Он потупился, а когда опять поднял глаза, они засверкали злобным огнём.

– Вот вы всё предателей ищете, а главный-то предатель знаете кто? Я по ночам не сплю, думаю, думаю и вот до чего додумался: нам другого нет спасенья, как принести государю повинную. Он благородный, почти благородный человек, мы тоже почти благородные – отчего бы и не сговориться? Открыть ему всё и убедить, что лучший способ уничтожить революцию – дать России то, чего мы добиваемся. Вот поеду в Петербург и донесу… Ну, что скажете, Голицын? Подлость, а?

– Не подлость, а сумасшествие, – возразил Голицын.

– А у вас никогда этого сумасшествия не было? – спросил Пестель.

– Если и было, то прошло.

– Совсем прошло?

– Совсем.

– Жаль. А я думал – вместе. Вместе бы легче. На миру и смерть красна…

– Думали, что я считаю это подлостью и буду вместе с вами?

– Да, вот и поймали. Заврался, запутался, – усмехнулся Пестель и посмотрел на него с нескрываемым вызовом.

– Так о чём же вы-то с ним говорить будете?

– С кем?

– С государем. Ведь у вас свидание?

– Кто вам сказал?

– Слухом земля полнится. А вам не хотелось, чтоб я знал?

«Подозревает меня, испытывает, что ли?» – подумал Голицын с негодованием.

– Может быть, я и вправду с ума схожу, – продолжал Пестель, и усмешка его делалась всё более язвительной, – но у сумасшедших есть ведь тоже логика. Ну, так вот, по моей сумасшедшей логике, одно из двух: или уничтожить заговор, или уничтожить царя. Не хотите одного, значит, хотите другого? О другом-то мы с вами, кажется, были согласны, помните, у Рылеева?

– Помню.

– И теперь согласны?

Голицын молчал; сквозь негодование он чувствовал, что Пестель прав.

– Так как же, Голицын? Ваше свидание с государем в такую минуту, когда дело почти проиграно, вы сами понимаете?.. Или не хотите ответить?

– Не хочу. Это дело моей совести, Павел Иванович! Позвольте же мне одному быть в нём судьёю, – начал Голицын, бледнея, и не кончил.

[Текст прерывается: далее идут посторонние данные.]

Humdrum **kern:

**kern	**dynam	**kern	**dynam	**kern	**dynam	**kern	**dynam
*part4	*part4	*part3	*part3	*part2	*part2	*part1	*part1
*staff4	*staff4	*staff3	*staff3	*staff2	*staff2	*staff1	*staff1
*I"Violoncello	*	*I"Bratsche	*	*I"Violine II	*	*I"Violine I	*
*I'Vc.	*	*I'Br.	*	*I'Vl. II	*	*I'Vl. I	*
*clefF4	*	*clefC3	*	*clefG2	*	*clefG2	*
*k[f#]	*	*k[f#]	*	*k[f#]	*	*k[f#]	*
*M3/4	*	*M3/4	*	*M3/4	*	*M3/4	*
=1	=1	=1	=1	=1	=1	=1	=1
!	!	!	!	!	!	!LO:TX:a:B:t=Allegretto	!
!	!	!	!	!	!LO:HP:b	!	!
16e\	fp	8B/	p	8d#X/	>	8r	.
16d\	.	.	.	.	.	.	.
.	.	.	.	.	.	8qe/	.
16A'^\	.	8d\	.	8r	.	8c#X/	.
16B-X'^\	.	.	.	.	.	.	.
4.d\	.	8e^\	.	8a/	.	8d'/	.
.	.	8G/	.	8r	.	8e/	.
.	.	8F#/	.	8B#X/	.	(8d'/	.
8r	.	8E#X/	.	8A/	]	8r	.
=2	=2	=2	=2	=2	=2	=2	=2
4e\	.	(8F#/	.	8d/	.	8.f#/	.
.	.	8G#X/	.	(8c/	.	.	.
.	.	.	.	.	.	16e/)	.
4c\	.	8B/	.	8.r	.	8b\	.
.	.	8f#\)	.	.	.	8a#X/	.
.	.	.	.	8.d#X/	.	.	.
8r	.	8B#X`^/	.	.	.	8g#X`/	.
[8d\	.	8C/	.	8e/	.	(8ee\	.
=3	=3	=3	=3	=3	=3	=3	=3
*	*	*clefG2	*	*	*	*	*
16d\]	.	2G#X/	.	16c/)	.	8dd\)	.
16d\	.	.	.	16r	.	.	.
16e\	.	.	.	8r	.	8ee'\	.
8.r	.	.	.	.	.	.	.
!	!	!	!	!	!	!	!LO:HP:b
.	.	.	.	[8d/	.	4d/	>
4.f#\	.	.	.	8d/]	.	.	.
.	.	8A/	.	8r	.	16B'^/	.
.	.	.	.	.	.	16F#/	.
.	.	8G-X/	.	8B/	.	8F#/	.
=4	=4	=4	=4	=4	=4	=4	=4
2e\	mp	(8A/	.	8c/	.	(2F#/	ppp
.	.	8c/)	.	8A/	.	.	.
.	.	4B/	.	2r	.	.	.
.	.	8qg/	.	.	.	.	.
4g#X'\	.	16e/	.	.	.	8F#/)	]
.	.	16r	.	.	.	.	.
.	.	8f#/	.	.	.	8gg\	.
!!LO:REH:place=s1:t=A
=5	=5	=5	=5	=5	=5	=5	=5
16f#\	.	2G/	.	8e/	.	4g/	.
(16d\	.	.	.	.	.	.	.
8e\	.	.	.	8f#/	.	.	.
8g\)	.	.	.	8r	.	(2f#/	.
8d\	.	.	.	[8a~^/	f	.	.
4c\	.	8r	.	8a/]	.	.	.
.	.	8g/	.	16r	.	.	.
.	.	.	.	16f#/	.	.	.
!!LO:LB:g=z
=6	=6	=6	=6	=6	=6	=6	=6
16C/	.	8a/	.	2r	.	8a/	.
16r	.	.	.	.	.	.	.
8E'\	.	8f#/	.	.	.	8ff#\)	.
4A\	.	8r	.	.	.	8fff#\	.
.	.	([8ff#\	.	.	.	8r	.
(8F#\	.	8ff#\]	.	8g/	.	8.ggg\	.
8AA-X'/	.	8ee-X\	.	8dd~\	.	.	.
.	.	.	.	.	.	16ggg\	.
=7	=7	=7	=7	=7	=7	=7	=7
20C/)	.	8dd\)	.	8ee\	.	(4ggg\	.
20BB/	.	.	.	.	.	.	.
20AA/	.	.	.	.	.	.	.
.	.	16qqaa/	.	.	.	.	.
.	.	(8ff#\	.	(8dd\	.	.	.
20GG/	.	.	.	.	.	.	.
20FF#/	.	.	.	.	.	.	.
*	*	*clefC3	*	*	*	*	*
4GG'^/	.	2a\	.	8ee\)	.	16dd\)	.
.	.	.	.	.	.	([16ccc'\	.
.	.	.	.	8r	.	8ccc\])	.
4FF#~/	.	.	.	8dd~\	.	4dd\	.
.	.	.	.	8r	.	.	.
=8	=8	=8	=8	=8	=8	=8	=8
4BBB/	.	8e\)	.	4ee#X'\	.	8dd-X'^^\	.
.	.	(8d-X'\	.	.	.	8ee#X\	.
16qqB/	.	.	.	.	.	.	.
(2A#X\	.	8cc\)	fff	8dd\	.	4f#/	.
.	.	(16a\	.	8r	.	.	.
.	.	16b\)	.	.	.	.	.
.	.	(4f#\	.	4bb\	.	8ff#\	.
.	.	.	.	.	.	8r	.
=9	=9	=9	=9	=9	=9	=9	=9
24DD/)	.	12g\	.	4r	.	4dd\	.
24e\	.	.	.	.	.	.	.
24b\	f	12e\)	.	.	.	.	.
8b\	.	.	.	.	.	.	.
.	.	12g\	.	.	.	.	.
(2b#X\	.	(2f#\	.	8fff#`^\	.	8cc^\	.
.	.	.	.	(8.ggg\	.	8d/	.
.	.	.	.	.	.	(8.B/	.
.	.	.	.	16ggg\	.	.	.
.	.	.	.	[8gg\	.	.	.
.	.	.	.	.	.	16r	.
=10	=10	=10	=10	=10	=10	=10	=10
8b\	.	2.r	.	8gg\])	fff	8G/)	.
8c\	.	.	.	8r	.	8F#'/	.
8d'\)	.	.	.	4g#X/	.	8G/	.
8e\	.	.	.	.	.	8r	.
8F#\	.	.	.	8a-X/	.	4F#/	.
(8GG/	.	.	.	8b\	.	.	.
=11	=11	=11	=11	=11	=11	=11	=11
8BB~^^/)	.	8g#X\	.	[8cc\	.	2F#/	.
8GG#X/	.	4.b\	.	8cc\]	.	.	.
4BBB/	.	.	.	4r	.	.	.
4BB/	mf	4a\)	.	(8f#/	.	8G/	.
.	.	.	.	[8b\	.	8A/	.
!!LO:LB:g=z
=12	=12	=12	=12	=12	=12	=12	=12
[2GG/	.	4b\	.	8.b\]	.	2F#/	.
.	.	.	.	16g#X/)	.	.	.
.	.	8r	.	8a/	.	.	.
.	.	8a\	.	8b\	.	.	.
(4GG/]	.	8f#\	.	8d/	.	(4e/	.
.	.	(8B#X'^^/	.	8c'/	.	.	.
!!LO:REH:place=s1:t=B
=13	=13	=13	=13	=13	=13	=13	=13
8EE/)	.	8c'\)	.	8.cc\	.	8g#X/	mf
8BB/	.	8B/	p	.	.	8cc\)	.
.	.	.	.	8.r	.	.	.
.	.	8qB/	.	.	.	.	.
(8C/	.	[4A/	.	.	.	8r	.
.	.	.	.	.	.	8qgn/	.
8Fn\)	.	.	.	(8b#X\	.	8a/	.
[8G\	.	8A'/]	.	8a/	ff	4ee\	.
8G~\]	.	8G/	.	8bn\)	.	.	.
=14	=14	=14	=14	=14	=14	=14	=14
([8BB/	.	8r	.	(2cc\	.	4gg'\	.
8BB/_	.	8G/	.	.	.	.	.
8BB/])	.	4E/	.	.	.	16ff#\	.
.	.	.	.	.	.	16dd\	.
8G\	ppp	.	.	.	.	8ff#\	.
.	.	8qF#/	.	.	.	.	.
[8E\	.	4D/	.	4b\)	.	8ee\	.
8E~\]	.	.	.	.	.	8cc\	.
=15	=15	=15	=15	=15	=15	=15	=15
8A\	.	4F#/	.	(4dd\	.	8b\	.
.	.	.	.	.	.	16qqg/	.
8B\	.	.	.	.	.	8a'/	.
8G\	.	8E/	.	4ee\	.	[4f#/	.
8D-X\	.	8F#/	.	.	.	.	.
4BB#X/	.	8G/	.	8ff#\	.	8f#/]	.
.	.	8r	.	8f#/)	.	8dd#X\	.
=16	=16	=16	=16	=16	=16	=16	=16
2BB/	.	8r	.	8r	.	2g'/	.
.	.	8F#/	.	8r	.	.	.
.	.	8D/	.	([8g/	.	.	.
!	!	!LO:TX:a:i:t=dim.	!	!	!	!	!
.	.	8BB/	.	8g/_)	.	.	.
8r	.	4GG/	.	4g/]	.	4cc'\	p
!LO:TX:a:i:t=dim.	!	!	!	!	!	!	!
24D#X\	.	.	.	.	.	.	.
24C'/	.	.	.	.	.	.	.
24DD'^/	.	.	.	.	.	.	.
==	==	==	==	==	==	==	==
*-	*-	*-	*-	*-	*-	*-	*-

Пестель смотрел на него молча, в упор. «Кто из честных людей не достоин пощёчины?» – вспомнилось Голицыну, и вся кровь прилила к лицу его, как от пощёчины. Пестель опять был прав, и в этой правоте – то неразрешимое, тёмное, страшное, о чём Голицын старался не думать все эти месяцы: «убить надо, но пусть не я, а другой».

У крыльца послышался колокольчик тройки. Голицын предчувствовал, что не придётся ему ночевать у Пестеля, и заказал лошадей на станции.

– Лошади поданы, ваше сиятельство, – доложил Савенко.

Голицын встал и покраснел: чувствовал, что отъезд его похож на бегство.

– До свиданья, Пестель!

– Куда вы?

– Еду.

Пестель тоже встал.

– Прошу вас, Голицын, останьтесь, – проговорил он вдруг изменившимся голосом, с тихой, странной улыбкой.